TC declares the properties trust properties, and, for the purpose of carrying into effect the provisions
contained in said trust. Court of Appeals \held that Exhibit C-1 was neither a donation inter vivos as
contended by the petitioner herein nor a will as alleged by the respondent, but a void donation mortis
causa, void because it was not executed with the formalities of a will.
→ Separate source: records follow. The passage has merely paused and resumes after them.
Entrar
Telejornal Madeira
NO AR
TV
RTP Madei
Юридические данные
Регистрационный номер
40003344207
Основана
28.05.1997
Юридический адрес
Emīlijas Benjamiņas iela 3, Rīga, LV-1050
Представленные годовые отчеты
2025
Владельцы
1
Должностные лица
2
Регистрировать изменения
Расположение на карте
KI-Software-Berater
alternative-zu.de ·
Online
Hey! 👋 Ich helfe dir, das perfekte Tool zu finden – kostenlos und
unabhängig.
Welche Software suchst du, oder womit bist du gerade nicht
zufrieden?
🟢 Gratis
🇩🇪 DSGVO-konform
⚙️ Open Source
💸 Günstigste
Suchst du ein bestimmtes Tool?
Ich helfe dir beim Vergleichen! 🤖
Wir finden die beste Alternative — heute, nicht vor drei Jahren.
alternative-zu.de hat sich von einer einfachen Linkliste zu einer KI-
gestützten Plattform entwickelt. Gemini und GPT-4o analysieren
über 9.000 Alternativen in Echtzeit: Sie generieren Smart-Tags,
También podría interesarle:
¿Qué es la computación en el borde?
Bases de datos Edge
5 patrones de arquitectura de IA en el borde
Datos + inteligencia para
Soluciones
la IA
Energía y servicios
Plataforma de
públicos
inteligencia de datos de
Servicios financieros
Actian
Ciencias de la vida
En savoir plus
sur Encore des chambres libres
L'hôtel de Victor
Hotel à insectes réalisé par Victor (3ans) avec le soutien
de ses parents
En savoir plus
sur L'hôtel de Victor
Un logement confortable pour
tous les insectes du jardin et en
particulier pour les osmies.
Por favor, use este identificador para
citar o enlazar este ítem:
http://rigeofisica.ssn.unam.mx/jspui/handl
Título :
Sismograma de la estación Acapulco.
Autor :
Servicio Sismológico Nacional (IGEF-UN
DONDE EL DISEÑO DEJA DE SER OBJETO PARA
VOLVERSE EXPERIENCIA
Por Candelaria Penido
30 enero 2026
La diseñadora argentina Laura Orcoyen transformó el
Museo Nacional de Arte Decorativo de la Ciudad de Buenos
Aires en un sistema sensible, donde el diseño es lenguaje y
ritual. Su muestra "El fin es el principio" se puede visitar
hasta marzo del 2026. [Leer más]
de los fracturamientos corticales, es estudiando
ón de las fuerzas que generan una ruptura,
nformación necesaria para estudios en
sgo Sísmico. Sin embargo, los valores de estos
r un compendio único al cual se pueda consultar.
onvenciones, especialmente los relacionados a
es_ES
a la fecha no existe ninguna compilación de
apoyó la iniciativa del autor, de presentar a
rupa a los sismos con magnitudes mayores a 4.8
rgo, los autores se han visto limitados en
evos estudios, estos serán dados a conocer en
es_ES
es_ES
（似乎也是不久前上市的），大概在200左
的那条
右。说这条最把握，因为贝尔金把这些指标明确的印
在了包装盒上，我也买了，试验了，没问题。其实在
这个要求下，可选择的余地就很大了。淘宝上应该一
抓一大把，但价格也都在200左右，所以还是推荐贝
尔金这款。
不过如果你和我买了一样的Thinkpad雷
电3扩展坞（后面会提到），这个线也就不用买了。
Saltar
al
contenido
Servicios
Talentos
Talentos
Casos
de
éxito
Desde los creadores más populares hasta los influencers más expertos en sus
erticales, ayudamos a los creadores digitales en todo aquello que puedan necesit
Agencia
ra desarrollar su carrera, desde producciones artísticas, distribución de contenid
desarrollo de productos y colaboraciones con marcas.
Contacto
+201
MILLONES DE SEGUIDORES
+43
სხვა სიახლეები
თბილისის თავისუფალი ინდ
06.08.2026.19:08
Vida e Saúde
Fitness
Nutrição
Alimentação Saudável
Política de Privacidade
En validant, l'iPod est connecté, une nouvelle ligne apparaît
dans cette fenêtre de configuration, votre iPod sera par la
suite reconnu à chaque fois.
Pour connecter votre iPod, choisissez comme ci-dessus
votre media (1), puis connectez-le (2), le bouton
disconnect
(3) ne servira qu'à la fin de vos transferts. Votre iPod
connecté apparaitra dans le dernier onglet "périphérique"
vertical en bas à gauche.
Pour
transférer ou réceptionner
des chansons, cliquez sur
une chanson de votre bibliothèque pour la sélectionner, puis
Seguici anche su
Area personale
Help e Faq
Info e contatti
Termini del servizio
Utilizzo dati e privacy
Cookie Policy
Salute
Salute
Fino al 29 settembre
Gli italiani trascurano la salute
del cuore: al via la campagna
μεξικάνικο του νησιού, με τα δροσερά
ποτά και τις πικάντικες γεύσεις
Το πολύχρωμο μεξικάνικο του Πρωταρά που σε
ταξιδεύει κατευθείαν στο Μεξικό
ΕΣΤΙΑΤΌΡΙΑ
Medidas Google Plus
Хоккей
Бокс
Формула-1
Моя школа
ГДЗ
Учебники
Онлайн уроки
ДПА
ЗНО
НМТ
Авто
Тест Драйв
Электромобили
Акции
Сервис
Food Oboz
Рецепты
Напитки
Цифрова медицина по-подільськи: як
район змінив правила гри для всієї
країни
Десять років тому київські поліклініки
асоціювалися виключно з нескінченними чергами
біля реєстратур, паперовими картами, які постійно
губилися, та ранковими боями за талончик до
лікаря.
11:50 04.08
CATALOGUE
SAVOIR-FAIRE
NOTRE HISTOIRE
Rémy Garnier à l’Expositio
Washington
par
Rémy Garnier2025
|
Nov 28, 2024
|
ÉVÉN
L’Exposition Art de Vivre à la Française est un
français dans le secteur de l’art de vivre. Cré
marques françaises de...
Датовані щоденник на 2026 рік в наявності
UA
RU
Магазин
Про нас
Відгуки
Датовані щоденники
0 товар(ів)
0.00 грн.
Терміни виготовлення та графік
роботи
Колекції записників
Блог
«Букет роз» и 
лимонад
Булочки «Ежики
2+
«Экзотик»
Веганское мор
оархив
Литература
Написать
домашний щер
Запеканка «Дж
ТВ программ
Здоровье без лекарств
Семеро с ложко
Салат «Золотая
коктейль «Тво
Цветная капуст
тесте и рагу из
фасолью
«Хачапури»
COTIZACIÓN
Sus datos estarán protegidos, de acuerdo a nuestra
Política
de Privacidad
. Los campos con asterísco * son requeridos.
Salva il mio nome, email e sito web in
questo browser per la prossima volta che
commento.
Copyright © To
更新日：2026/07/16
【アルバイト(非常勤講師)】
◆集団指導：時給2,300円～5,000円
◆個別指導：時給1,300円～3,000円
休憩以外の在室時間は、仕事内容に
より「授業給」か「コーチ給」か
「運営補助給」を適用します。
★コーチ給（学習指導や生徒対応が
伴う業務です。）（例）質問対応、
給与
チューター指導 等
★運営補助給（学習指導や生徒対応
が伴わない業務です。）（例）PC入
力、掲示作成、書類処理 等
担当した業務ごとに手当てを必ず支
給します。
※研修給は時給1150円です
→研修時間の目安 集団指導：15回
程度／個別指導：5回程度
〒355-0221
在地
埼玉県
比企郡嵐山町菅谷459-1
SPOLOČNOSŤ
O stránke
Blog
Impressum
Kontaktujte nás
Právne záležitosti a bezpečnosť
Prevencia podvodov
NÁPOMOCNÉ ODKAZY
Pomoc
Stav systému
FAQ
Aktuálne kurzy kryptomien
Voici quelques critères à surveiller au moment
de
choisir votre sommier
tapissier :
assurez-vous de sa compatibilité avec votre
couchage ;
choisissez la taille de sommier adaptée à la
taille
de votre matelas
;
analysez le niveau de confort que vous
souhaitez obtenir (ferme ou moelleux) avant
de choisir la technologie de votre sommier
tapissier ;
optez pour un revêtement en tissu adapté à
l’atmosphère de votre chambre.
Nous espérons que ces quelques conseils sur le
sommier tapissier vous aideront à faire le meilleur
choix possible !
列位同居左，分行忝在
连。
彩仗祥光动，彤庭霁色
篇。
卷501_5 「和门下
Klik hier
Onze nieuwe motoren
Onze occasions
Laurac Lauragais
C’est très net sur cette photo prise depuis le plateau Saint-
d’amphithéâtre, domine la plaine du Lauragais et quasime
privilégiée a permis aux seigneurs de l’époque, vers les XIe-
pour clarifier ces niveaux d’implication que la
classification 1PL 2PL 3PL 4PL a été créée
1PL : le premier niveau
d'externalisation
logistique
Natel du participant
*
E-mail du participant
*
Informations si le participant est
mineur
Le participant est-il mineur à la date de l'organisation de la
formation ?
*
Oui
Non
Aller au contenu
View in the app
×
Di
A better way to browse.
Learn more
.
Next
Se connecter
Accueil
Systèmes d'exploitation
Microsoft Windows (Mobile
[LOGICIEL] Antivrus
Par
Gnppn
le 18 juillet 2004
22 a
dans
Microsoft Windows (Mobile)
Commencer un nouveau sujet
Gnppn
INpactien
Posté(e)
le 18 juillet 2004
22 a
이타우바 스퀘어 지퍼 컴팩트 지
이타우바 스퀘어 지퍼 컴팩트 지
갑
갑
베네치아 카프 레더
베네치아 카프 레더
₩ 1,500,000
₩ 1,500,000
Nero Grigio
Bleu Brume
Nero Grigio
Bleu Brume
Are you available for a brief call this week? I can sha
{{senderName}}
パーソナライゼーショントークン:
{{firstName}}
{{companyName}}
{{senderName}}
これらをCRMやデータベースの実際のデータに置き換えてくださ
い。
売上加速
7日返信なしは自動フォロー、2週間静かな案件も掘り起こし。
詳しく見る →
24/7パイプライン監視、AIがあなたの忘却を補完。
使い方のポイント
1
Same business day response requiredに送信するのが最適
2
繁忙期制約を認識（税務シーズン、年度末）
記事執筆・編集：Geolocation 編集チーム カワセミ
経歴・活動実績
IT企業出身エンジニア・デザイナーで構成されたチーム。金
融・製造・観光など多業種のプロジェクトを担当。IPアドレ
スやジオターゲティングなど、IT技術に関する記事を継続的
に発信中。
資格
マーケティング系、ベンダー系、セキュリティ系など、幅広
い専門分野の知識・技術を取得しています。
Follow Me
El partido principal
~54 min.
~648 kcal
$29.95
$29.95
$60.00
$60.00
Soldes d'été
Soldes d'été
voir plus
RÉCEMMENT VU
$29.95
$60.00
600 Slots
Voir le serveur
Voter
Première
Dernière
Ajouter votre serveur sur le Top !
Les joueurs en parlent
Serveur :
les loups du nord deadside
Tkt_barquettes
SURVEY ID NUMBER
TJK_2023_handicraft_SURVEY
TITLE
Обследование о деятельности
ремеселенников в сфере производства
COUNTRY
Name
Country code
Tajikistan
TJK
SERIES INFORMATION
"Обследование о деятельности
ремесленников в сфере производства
Issue: Whether Exhibit C-1 is a donation inter vivos as claimed by the petitioner, or a will as insisted by
the respondent.
Held: We concur in the conclusion of the Court of Appeals that the document in dispute is a donation
mortis causa. The seventh clause of the document considered in conjunction with the fact that the
grantors employed the terms "there shall given to," "shall administer," and "shall be administered,"
which have reference to the future, clearly brings forth the intention on the part of the Gray sisters to
make the distribution of their estate effective after their death. Also, that in the ninth clause of Exhibit
C-1 the phrase "together with those who had been mentioned to inherit from us" supplies a cogent
reason for concluding that the grant therein made was meant to take effect the death of the grantors
for the word "inherit," as used here, implies the acquisition of property by the heirs after the death of
the Gray sisters. Donations which are to become effective upon the death of the donor partake of the
nature of disposals of property by will shall be governed by the rules established for testamentary
successions. (Art, Civil Code.) Accordingly, said donations can only be made with the formalities of a will.

Howard vs. Padilla


FACTS:
Marie Howard is the widow of the donor. The donated propert was conjugal in nature. Iit was stated in
the deed of donation that the donor wanted to give the donee something "to take effect after his
death" and that "this donation shall produce effect only by and because of the death of the donor. The
CA ruled that the donation was inter vivos, not mortis causa. As such it is valid and irrevocable. It is valid,
however, only up to the extent of the share of the donor in the property.

ISSUE:
Is the donation mortis causa or inter vivos?

HELD:
The donation is mortis causa which takes effect upon the death of the donor. The property herein
donated to pass title after the donor's death". In this case the donation was regarded as mortis causa
although the donated property was delivered to the donee upon the execution of the deed and
although the donation was accepted in the same deed. Moreover, the donation not having conformed
with the formalities of the law, the same is void.